Getting to Choose
On the day before I came home, I decided to tour a nearby trout hatchery. I was standing in the parking lot beside a little stream when a small green fly box came floating by. I couldn't reach it, but I walked beside the stream until it narrowed, then kicked off my shoes and waded in. The box was packed with dozens and dozens of the most exquisitely tied flies. There were easily several hundred dollars worth of flies in the box (and hours and hours of painstaking labor if they had been hand tied by the owner).
I slipped the flies in my pocket and thought, "How strange is this? I lose a box of flies and am kicking myself for being so careless, and, lo and behold, here comes an even nicer box just ambling down the stream. The big wheel turns." A few minutes later I peeked in the box for a second look and noticed that the owner had printed his name and address on a small adhesive label. The idea of keeping them went away. I won't say it went away instantly. There was a momentary time lag, about two seconds, when I thought, "Eh, he'll never know."

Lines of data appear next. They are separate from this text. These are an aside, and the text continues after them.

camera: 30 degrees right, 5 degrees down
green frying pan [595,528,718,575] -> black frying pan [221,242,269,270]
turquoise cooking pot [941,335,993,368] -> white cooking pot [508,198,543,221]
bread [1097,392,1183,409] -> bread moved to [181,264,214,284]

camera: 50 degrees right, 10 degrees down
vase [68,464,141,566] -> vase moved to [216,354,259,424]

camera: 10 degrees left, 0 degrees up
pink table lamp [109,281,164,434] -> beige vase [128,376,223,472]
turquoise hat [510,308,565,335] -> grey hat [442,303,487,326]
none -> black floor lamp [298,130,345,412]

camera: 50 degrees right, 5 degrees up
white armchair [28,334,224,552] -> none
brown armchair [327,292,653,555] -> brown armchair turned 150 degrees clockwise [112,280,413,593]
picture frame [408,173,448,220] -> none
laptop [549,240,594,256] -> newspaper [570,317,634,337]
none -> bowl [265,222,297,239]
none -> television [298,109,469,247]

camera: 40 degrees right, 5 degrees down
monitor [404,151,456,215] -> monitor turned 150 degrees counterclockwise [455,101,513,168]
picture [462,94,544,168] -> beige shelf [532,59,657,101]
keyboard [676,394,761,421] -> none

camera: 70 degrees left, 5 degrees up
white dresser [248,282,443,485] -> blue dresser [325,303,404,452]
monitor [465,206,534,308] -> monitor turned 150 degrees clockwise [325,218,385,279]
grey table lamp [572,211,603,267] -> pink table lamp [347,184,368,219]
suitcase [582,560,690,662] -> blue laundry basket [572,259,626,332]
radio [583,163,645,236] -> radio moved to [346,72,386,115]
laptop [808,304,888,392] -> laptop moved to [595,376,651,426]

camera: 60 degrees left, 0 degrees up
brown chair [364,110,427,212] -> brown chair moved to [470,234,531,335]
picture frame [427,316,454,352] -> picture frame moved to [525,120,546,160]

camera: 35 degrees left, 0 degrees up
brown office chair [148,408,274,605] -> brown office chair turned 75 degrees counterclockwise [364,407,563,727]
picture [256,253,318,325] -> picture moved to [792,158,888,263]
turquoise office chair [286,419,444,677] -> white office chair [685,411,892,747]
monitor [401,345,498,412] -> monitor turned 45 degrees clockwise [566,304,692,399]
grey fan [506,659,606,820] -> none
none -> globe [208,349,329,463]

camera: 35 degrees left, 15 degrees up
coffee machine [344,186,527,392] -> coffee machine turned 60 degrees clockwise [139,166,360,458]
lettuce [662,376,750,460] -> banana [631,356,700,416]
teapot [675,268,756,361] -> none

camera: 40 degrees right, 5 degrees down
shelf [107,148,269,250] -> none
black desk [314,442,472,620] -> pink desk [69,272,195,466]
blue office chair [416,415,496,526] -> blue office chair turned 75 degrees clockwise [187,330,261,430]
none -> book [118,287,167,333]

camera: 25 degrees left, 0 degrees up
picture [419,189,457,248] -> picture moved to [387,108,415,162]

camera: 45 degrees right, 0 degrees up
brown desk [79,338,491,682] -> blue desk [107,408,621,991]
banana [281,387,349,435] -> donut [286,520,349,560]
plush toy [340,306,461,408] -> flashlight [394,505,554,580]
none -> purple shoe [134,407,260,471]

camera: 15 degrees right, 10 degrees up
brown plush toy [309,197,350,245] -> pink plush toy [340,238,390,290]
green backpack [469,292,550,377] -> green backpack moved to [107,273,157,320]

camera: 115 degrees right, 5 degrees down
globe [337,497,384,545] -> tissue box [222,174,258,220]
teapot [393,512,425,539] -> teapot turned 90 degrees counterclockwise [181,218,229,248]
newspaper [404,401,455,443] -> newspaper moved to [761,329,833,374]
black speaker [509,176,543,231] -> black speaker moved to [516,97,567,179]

But then another voice said, "C'mon, that's not who you are. You know damn well you're going to mail the flies back to the guy." Then for another two seconds or so I thought, "It really sucks to be honest." Later I saw an older man in waders and vest walking down the bank. I asked him his name, he told me, and it matched the name on the label, so I returned the lost fly box. The guy couldn't believe it. He was sure they were gone for good. After thanking me two or three times, he went on his way.
This event has stuck in my head for some reason. It's almost like a little parable. There's the happenstance of losing and then finding something valuable. There's a stream in an idyllic setting with something just floating along, and then there's the choice of how to react.
The other day my eight-year old son and I were driving in the car talking about nothing in particular. All of sudden, he asked me how being a grown-up differed from being a kid. The story of the fly box popped into my head. When you're a kid, I told him, you don't really get to choose much. That's also true when you're a grown up, but you do get to choose what kind of grown up you want to be.